Quinze dias após o início da quarentena, recebemos nosso comunicado oficial do Departamento de Saúde do Condado de Davis sob a forma de uma carta real Mesmo assim, fico triste por alguns de meus filhos continuarem a ter isolamento social porque seus amigos ainda têm muito medo de sair com eles, preocupados com a possibilidade de pegar o COVID-19.

O CDC diz que pessoas que testaram positivo para COVID-19 e experimentaram sintomas podem estar perto de outras pessoas depois:

  • 3 dias sem febre e
  • Os sintomas respiratórios melhoraram (por exemplo, tosse, falta de ar) e
  • Faz 10 dias desde que os sintomas apareceram pela primeira vez

8. O isolamento é terrível para sua saúde mental

Os estudos mostram que a quarentena afeta negativamente a saúde mental. Em um único momento, minha família limpou a programação de um mês inteiro. Houve dias em que o isolamento e a falta de coisas a serem desempenhadas tiveram um papel significativo em nosso comportamento.

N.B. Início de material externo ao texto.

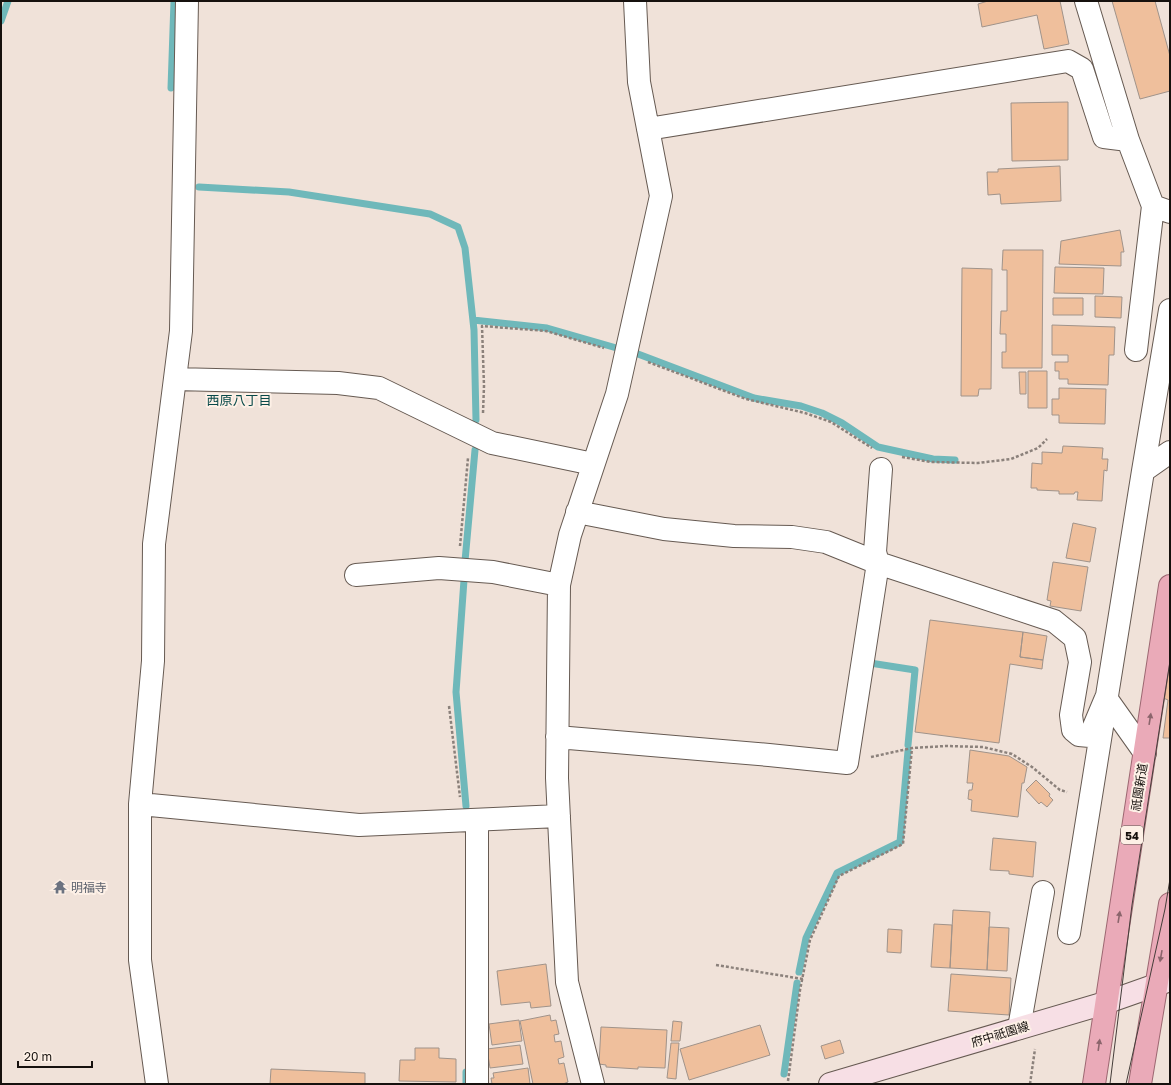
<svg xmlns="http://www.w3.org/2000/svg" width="1171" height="1085" font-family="'Golos Text','Noto Sans JP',sans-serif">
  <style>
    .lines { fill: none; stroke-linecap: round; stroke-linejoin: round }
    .stream { stroke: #6fb8ba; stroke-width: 7 }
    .building { fill: #efbf9c; stroke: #a0938a }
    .minor-casing { stroke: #665a52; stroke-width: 24 }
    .secondary-casing { stroke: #665a52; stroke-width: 24 }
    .trunk-casing { stroke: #9c6771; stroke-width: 24 }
    .path { stroke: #8b817b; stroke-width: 2.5; stroke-dasharray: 3 2; stroke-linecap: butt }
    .minor { stroke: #fff; stroke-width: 22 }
    .secondary { stroke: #f7dfe5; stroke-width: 22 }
    .trunk { stroke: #eaaab8; stroke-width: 22 }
    .tram { stroke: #443d39; stroke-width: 1 }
    .oneway { fill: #8b656c }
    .labels { text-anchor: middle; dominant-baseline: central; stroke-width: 4; stroke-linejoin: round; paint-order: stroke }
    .shield { fill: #fdf0e6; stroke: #5b544f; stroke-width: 1 }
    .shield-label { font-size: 11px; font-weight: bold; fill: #16110e }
    .street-label { font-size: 12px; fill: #16110e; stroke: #fdf0e6 }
    .worship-label { font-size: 12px; fill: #5b616d; stroke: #fdf0e6; text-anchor: start }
    .neighbourhood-label { font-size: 13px; fill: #084949; stroke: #fdf0e6 }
  </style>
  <rect width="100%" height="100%" fill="#f0e2d9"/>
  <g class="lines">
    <path class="stream" d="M 1,21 L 8,1
      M 171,88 L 174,1
      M 199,187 L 289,192 L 430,214 L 458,227 L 465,248 L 474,330 L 476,420
      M 473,320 L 547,328 L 620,349
      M 638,354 L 754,398 L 801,406 L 822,413 L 842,423 L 878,447 L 933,459 L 955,460
      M 465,561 L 475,450
      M 464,580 L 456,692 L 466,806
      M 871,658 L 870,663 L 915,670 L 908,745
      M 799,972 L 806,938 L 837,873 L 900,842 L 908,751
      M 784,1074 L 797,983
      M 466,1084 L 466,1072"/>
  </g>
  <path class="building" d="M 988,1 L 1060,1 L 1069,44 L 1044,49 L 1037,15 L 982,27 L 978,4 Z
    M 1112,1 L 1155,1 L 1170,56 L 1170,91 L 1140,99 Z
    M 1068,102 L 1068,160 L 1012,161 L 1011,103 Z
    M 1060,166 L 1061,201 L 1001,204 L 1000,194 L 988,195 L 987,172 L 998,172 L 998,169 Z
    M 1120,230 L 1124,252 L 1121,252 L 1121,266 L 1059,264 L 1061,241 Z
    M 1003,250 L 1043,250 L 1042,368 L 1002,368 L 1002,352 L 1006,352 L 1006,334 L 1000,334 L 1001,311 L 1007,311 L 1007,270 L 1002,270 Z
    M 1055,267 L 1104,268 L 1103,294 L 1054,293 Z
    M 962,268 L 992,269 L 991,389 L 979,389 L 978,396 L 961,396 Z
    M 1095,296 L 1122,297 L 1121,318 L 1095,317 Z
    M 1053,298 L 1083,298 L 1083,315 L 1053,315 Z
    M 1052,325 L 1115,327 L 1114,355 L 1109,355 L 1108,385 L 1068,384 L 1068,379 L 1059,379 L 1059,371 L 1055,371 L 1055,362 L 1068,362 L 1068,355 L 1052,355 Z
    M 1028,371 L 1047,371 L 1047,408 L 1028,408 Z
    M 1019,372 L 1026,372 L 1026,394 L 1020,394 Z
    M 1059,388 L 1106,389 L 1105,424 L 1059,423 L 1059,415 L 1052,415 L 1052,399 L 1059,399 Z
    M 1063,446 L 1103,448 L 1102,459 L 1108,459 L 1107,471 L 1104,470 L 1102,501 L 1077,500 L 1078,492 L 1075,492 L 1074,494 L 1059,494 L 1059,491 L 1037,490 L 1037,488 L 1031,488 L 1032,463 L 1042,464 L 1042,452 L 1062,453 Z
    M 1073,523 L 1096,528 L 1090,562 L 1066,558 Z
    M 1053,562 L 1088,567 L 1081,611 L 1050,606 L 1051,601 L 1047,600 Z
    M 1170,602 L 1170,738 L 1163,738 L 1168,700 L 1161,697 Z
    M 930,620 L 1023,632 L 1020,657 L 1043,660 L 1042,669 L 1010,664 L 999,743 L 915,732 Z
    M 1023,632 L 1047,636 L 1043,660 L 1020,657 Z
    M 970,750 L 1009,756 L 1027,767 L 1024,783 L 1022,783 L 1018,817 L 971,811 L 972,800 L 968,799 L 969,790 L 972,790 L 973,783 L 967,783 Z
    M 1036,780 L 1050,794 L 1049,796 L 1053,800 L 1047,807 L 1041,802 L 1039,804 L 1026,790 Z
    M 993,838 L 1036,842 L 1033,877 L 1009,874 L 1009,871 L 990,870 Z
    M 953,910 L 990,912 L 987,970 L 950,968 Z
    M 934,924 L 952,925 L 950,968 L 931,967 Z
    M 989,927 L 1009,928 L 1007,971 L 987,970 Z
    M 888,929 L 902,930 L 901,953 L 887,952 Z
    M 546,964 L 551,1006 L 531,1008 L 530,1002 L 501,1005 L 497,971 Z
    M 951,974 L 1011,978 L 1009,1015 L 948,1011 Z
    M 550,1015 L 551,1021 L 556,1020 L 559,1034 L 554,1035 L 555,1042 L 561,1041 L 564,1057 L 558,1059 L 559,1064 L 564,1063 L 568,1082 L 563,1084 L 533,1084 L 520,1021 Z
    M 519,1020 L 522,1041 L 492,1045 L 489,1024 Z
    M 673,1021 L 682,1022 L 680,1041 L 671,1041 Z
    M 760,1025 L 770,1055 L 689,1080 L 680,1049 Z
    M 601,1027 L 667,1030 L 665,1068 L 638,1067 L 638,1069 L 606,1067 L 606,1065 L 599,1064 Z
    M 840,1040 L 844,1053 L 825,1059 L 821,1046 Z
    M 671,1043 L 679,1043 L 676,1079 L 667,1078 Z
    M 520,1045 L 523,1064 L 490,1068 L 487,1049 Z
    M 415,1048 L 439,1048 L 439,1058 L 456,1059 L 456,1082 L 399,1081 L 400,1060 L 415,1060 Z
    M 528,1068 L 530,1084 L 492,1084 L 491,1078 L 494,1078 L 493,1073 Z
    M 271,1069 L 365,1073 L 365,1084 L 270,1084 Z"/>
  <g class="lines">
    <g class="minor-casing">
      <path id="minor" d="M 1086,1 L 1128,140 L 1153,206 L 1170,212
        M 648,129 L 1068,61 L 1082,69 L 1104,137 L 1128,140
        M 1136,350 L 1153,206
        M 175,379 L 338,383 L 379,388 L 492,443 L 593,464
        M 1143,471 L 1170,452
        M 577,512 L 664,529 L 734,536 L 792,537 L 826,542 L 878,563 L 1054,621 L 1075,638 L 1080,662 L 1071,715 L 1073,730 L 1079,735 L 1090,736 L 1106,698
        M 356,575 L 439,568 L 493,572 L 559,585
        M 1106,698 L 1145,753
        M 557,737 L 769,755 L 847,763 L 878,563 L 875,552 L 881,469
        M 140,804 L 359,825 L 559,816
        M 1069,933 L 1143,471 L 1170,310
        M 1019,1028 L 1043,892
        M 157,1084 L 140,960 L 140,804 L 153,661 L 154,544 L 181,331 L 187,1
        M 477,1084 L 477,820
        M 593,1084 L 567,982 L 557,778 L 559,585 L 570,535 L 617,394 L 661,196 L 639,82 L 635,1"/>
    </g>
    <g class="secondary-casing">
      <path id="secondary" d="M 830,1084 L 1105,1003 L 1170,980"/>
    </g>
    <g class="trunk-casing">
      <path id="trunk" d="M 1094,1084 L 1170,586
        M 1140,1084 L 1170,904"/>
    </g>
    <path class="path" d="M 648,362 L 746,399 L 805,413 L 831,422 L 872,448
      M 483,413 L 484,386 L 482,326 L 546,331 L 604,348
      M 902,457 L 931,462 L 978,463 L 1011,459 L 1038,448 L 1047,439
      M 460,546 L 468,458
      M 449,706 L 460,797
      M 871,757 L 912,748 L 946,746 L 983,747 L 1012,754 L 1032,767 L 1060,790 L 1067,792
      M 716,965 L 803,979
      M 788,1081 L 800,990 L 810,940 L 839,876 L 903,844 L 912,748
      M 1030,1084 L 1035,1049"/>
    <use href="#minor" class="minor"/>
    <use href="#secondary" class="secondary"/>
    <use href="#trunk" class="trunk"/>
    <path class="tram" d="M 1110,1084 L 1132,905 L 1170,661
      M 1126,1084 L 1165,909 L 1170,879"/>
  </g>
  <defs><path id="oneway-solid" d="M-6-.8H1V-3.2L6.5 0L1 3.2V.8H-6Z"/></defs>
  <g class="oneway">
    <use href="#oneway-solid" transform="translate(1150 719) rotate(-81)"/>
    <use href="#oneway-solid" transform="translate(1119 917) rotate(-81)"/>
    <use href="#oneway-solid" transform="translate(1161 956) rotate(100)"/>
    <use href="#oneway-solid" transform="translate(1099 1045) rotate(-82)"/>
  </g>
  <defs>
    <g id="temple-bare" transform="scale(1.08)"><path d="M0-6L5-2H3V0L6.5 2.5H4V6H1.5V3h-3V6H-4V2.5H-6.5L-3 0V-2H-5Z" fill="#6b7280" stroke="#fdf0e6" stroke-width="2.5" paint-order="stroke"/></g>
  </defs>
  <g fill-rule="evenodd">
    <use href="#temple-bare" x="60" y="887"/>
  </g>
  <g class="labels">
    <rect class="shield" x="1121" y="826" width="22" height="18" rx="3"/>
    <g class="shield-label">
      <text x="1132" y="835">54</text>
    </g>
    <g class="street-label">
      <text transform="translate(1139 787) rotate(-81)">祇園新道</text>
      <text transform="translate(1000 1034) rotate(-17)">府中祇園線</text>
    </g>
    <g class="worship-label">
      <text x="71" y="887">明福寺</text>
    </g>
    <g class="neighbourhood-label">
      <text x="239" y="400">西原八丁目</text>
    </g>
  </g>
  <rect width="1171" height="1085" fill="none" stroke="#16110e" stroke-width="4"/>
  <path d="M18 1061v6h74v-6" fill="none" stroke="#16110e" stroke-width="2"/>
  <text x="24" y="1061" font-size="12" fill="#16110e" stroke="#fdf0e6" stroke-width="3" paint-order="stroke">20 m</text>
</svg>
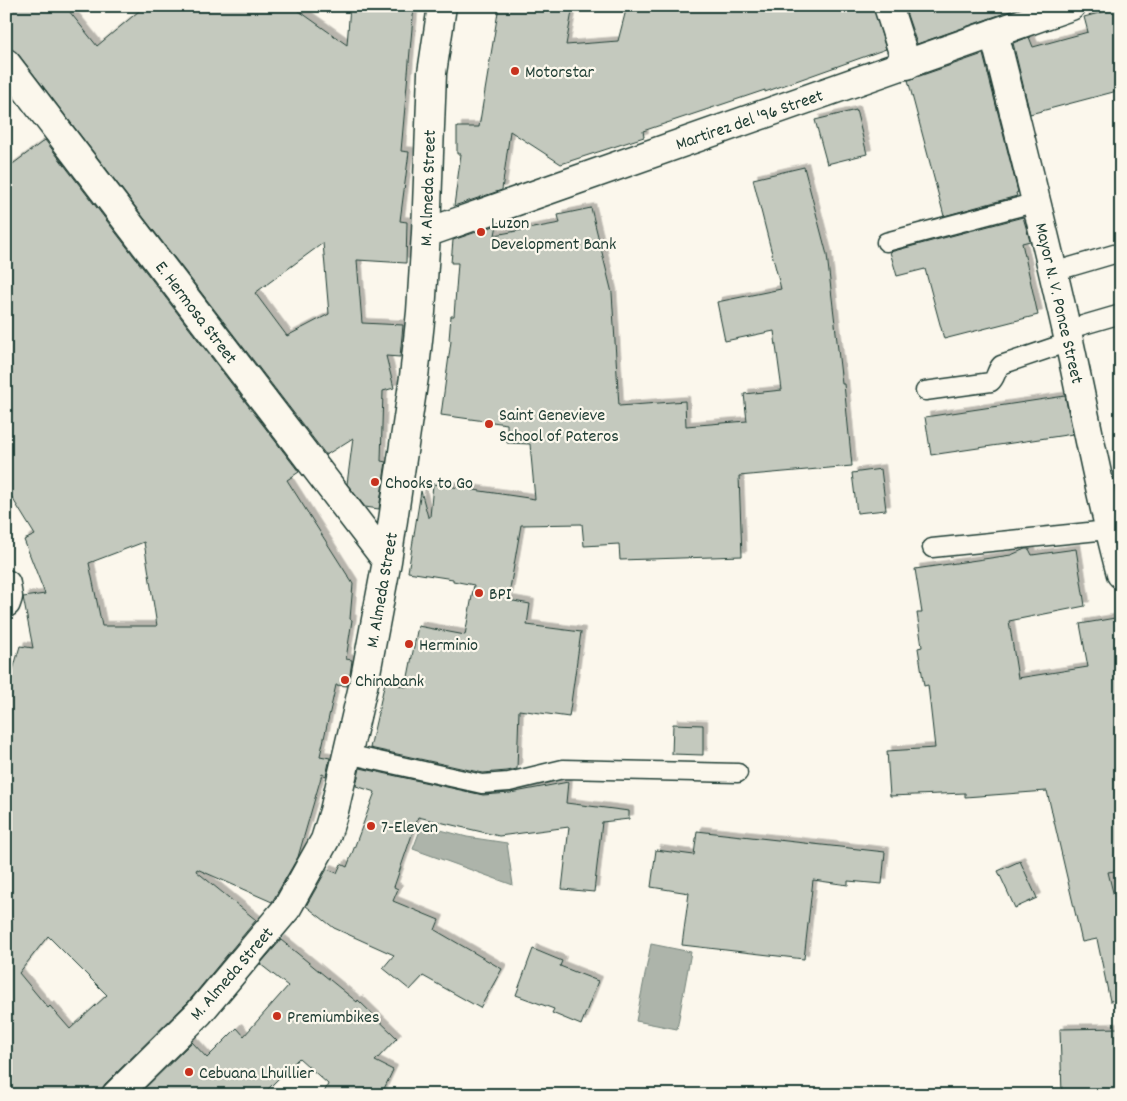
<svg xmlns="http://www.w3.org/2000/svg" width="1127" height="1101" font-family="Dekko,sans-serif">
  <defs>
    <filter id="shadow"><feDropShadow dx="4.5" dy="-4.5" stdDeviation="0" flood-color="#0004"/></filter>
  </defs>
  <rect width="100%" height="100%" fill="#fbf7ec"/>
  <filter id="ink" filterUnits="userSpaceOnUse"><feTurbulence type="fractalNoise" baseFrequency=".02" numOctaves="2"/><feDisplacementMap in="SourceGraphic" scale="10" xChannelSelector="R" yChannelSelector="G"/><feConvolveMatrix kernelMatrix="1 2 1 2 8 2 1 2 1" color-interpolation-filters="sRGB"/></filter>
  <g filter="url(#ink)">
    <!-- water -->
    <path fill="#adb4aa" stroke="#74847b" d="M422,825L467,837L507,843L513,885L413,849Z
      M651,944L691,952L677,1029L636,1021Z"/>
    <!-- building -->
    <path fill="#c4c9be" stroke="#1f3d34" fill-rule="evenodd" filter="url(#shadow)" d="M17,6H65L97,46L145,6H292L347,45L350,6H414L401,151L409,152L400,221L407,222L406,263L357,260L362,323L403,325L400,357L386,356L394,388L383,391L381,461L386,462L379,509L365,507L347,484L353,438L326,455L18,54L6,45V15ZM323,243L329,314L287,336L255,293Z
      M499,6H573L566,45L618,41L627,6H873L886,49L765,92V90L643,131L644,137L561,164L510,131L502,190L454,206L461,154H457V127H479Z
      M904,6H1019V8L917,44Z
      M1121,7V90L1030,114L1013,43L1029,37L1033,47L1088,32L1084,17Z
      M983,54L1018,192L1016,193L1017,196L944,216L908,80Z
      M856,110L867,154L827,164L815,120Z
      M45,140L299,472L287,480L353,584L350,619L352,620L346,659L352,660L350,675L347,686L336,685L320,756L330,758L326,776L322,774L298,857L272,902L197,869L196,871L256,920L188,1002L105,1084L101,1090V1095H6V694L20,646L33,648L23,597L45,594L24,540L35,535L6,488V169ZM144,542L157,626H102L89,563ZM48,936L107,995L70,1029L50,1006L48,1008L19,973Z
      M804,167L827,255L842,384H844L852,466L739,476L742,556L620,560L619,544L584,546L582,524L521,525L508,600L530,604L527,625L581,632L569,717L519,710L517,769L507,771L483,773L370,748L385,682L406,687L418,626L465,635L474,585L453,581V579L408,572L421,491L428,517H430L433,484L535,499L530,444L507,443V424L441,415L451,341L449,340L451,316H454L458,263H451L453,240L497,225L495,235L560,223L558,215L591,208L612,293L619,406L685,401L686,426L747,421L744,394L782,390L774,331L725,341L717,302L781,289L753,179Z
      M1023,217L1030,241L1022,243L1038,315L944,339L925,269L897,276L890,252Z
      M1065,396L1073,434L931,455L925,417Z
      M881,469L886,510L857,513L852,473Z
      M1025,549H1029L1032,555L1076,549L1085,606L1009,621L1018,678L1088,667L1080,624L1121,617V870L1108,872L1121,925V1000L1110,1001L1097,939L1082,942L1047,791L965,797V793L890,796L887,751L935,748L928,685L924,686L918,648L922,647L917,613H922L915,569L1011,555Z
      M673,724L703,725V755L672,754Z
      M360,768L483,795L510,793L568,782L566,803L629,811V819L602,822L594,892L562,889L569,827L499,836L418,817L394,887L398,889L393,901L439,920L435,930L502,969L480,1008L423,976L410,990L383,968L394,955L334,928L306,906L327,869L337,873L341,864L347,867L375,792L356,786Z
      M697,831L885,852L882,884L848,881V885L813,880L804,959L682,945L689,893L651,887L656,850L694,855Z
      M1020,861L1037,898L1015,908L998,871Z
      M281,940L357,1002L358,1000L397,1038L375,1061L393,1070L381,1095H323L328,1084L299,1058L262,1095H138L192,1042L207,1058L237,1028L244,1036L288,986L260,964Z
      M533,949L562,961L560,966L598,981L581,1025L552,1013L554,1009L516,995Z
      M1121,1028V1095H1062L1060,1029Z"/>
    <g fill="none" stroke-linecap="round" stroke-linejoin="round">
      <!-- lane casing -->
      <g stroke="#1f3d34" stroke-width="21">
        <path id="lane" d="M886,242L1037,202
          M1053,272L1121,252
          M1066,330L1121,314
          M925,391L991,382C996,378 996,370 1001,365L1069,342
          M932,548L1108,530
          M347,754L482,784L509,782L563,769L738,773"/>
      </g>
      <!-- street casing -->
      <g stroke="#1f3d34" stroke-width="31">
        <path id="street" d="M888,6L907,65
          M994,33C1020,136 1046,238 1069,341C1086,419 1100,497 1121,574"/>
      </g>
      <!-- secondary casing -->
      <g stroke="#1f3d34" stroke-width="31">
        <path id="secondary" d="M6,63L387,561
          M426,233L1071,6
          M6,584L8,597L6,603
          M116,1095L199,1013L287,908L325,840L334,811L365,678L387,561L414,377L421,312L426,233L432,73L442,6"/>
      </g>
      <!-- lane -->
      <use href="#lane" stroke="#fbf7ec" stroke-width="18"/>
      <!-- street -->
      <use href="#street" stroke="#fbf7ec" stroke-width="28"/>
      <!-- secondary -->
      <use href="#secondary" stroke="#fbf7ec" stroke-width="28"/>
    </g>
  </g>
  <!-- markers -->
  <g fill="#c8321e" stroke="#fbf7ec" stroke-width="2">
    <circle cx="515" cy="71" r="5"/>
    <circle cx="481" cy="232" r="5"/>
    <circle cx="489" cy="424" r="5"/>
    <circle cx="375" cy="482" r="5"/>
    <circle cx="479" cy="593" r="5"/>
    <circle cx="409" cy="644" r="5"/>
    <circle cx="345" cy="680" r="5"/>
    <circle cx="371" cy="826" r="5"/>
    <circle cx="277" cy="1016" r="5"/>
    <circle cx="189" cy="1072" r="5"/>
  </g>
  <g text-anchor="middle" stroke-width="4.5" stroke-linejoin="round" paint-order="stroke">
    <!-- poi labels -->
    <g font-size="18" fill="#1f3d34" stroke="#fbf7ec" text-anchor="start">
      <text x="525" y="77">Motorstar</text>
      <text x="491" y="228">Luzon<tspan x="491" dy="21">Development Bank</tspan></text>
      <text x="499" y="420">Saint Genevieve<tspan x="499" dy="21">School of Pateros</tspan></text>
      <text x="385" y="488">Chooks to Go</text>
      <text x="489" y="599">BPI</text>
      <text x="419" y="650">Herminio</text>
      <text x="355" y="686">Chinabank</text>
      <text x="381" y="832">7-Eleven</text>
      <text x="287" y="1022">Premiumbikes</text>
      <text x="199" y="1078">Cebuana Lhuillier</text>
    </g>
    <!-- street labels -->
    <g font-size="18" fill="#1f3d34" stroke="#fbf7ec">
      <text transform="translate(749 119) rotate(-19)" y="6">Martirez del '96 Street</text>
      <text transform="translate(427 188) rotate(-88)" y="6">M. Almeda Street</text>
      <text transform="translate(1060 303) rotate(77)" y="6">Mayor N. V. Ponce Street</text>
      <text transform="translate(197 312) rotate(53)" y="6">E. Hermosa Street</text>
      <text transform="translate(381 590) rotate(-80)" y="6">M. Almeda Street</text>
      <text transform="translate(231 973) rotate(-49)" y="6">M. Almeda Street</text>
    </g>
  </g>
  <!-- margin -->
  <rect width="1127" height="1101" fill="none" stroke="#fbf7ec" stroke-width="25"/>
  <rect x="12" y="12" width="1102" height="1076" fill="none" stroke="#1f3d34" stroke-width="2" filter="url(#ink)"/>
</svg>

Obriga uma família a passar tanto tempo juntos, trabalhando e vivendo sem escapatória. Trabalhamos muito para continuar a nos dar bem, mesmo quando não estávamos nos sentindo bem. Mas tem sido difícil: perdemos festas, eventos e viagens. Graças às estrelas da sorte que tínhamos acabado de levar para casa um filhote de cachorro novo – ele foi ótimo para nós.

No final, decidimos fazer uma piñata COVID-19 e esmagá-la no dia em que o departamento de saúde nos libertou

Agora trabalhamos para pegar os fragmentos restantes de nossas agendas e no verão e fazemos o possível para juntá-los novamente, esperando que Utah não volte a parar. Não acho que possamos ter mais isolamento.